**Data to use:**

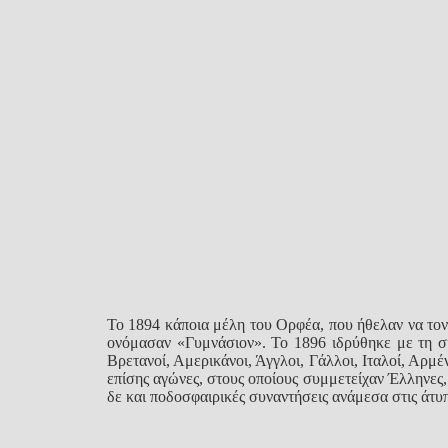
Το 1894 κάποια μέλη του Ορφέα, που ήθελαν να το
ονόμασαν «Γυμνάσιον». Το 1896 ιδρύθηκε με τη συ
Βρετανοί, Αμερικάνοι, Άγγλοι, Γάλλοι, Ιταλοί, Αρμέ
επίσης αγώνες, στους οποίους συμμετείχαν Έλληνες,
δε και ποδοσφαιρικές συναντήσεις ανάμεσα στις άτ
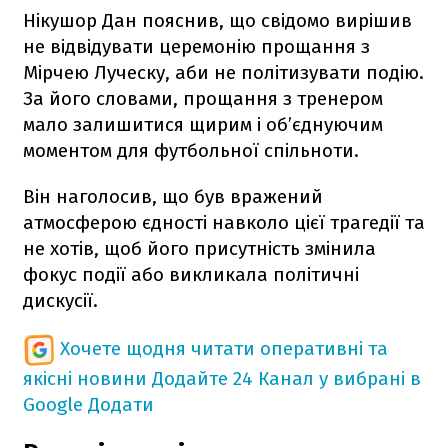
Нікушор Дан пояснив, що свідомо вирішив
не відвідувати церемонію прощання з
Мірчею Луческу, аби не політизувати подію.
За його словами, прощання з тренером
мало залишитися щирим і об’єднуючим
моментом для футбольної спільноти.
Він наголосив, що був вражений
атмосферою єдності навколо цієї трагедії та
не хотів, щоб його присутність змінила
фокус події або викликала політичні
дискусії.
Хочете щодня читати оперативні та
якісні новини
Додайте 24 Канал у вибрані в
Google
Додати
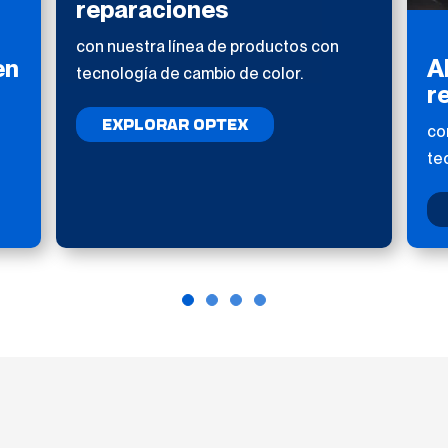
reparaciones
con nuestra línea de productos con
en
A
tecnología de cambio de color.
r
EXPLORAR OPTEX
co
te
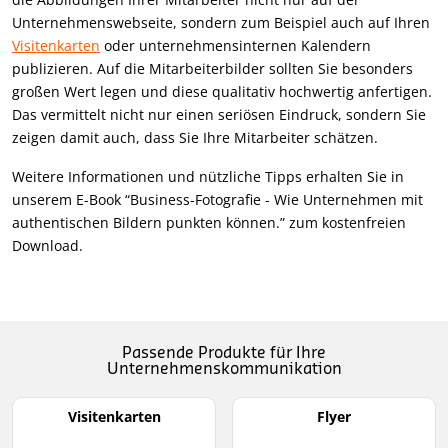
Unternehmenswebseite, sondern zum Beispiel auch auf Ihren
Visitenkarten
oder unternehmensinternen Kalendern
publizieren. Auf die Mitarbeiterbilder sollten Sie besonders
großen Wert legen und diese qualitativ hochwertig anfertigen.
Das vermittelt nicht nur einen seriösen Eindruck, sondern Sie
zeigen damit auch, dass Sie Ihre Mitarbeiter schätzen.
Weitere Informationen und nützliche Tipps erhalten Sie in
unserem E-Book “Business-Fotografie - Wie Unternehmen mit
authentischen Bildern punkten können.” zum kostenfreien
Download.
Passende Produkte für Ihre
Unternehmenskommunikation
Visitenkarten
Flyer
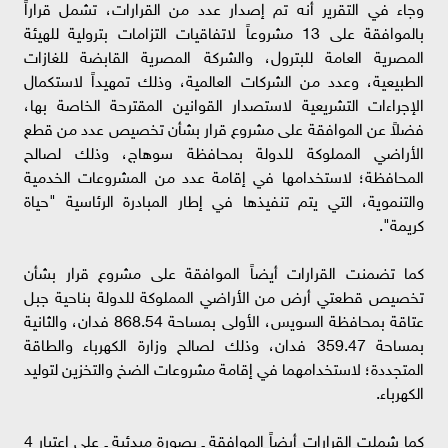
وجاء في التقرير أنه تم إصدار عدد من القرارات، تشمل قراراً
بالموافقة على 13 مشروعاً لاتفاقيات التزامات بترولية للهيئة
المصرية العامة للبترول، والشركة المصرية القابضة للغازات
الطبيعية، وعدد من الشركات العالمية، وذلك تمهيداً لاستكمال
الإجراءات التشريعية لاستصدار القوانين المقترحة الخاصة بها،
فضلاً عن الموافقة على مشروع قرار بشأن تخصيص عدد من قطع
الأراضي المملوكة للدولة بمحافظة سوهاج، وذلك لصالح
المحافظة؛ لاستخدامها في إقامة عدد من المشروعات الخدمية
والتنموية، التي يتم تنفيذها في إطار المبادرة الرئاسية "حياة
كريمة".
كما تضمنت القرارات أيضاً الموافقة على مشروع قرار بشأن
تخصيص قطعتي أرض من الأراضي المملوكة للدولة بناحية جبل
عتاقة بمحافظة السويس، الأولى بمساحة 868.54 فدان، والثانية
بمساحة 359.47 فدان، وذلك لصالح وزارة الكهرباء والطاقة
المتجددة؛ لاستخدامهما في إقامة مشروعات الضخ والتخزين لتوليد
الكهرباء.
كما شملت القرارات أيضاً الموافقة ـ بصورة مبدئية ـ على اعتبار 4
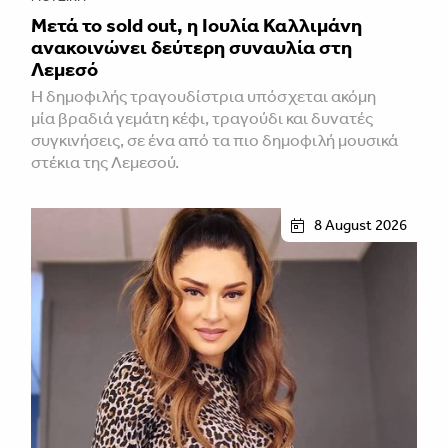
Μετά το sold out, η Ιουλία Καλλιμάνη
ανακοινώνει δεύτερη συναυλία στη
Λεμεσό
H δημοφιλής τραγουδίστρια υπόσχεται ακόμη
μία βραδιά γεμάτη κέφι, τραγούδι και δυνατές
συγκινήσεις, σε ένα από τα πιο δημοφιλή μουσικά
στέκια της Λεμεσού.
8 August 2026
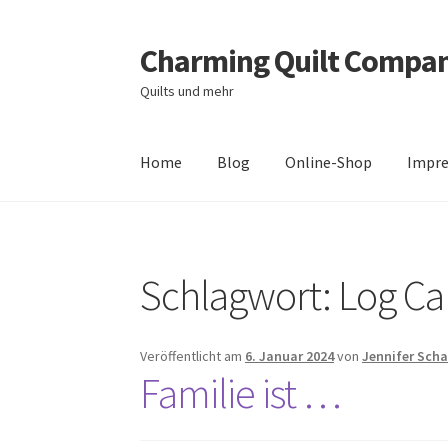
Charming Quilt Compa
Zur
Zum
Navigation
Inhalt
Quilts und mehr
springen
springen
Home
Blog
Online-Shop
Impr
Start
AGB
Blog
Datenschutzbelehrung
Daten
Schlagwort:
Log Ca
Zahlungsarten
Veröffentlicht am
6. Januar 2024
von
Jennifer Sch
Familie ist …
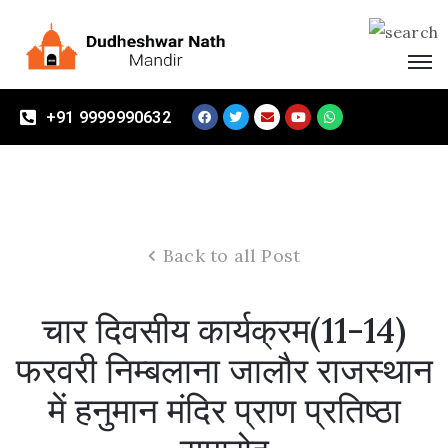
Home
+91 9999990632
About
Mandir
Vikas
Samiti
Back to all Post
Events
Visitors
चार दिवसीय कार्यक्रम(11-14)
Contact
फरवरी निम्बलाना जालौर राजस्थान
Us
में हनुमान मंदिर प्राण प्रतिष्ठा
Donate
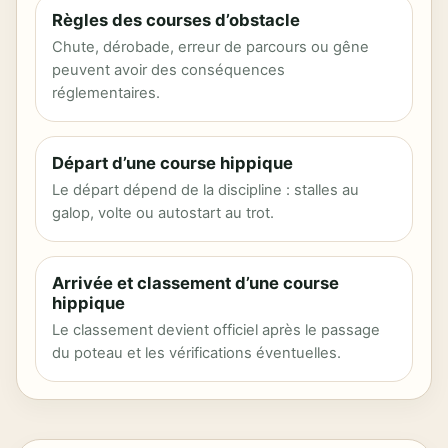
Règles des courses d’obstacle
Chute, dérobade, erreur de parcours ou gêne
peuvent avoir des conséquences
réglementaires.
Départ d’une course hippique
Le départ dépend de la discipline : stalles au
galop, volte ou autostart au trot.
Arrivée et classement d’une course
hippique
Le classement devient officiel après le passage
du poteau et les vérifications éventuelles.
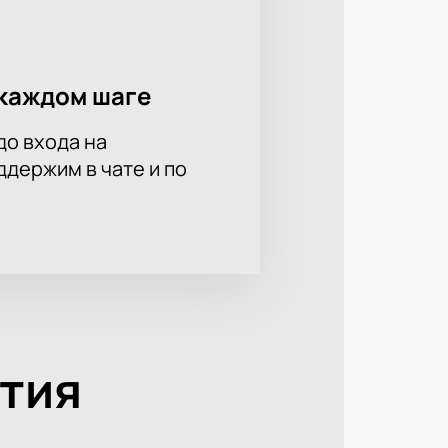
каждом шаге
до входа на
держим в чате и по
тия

**Your objective:** Look through the material above for the string "تخصيص" and copy each line that has it.

**Answer to the exercise:**
فضلاً عن الموافقة على مشروع قرار بشأن تخصيص عدد من قطع
تخصيص قطعتي أرض من الأراضي المملوكة للدولة بناحية جبل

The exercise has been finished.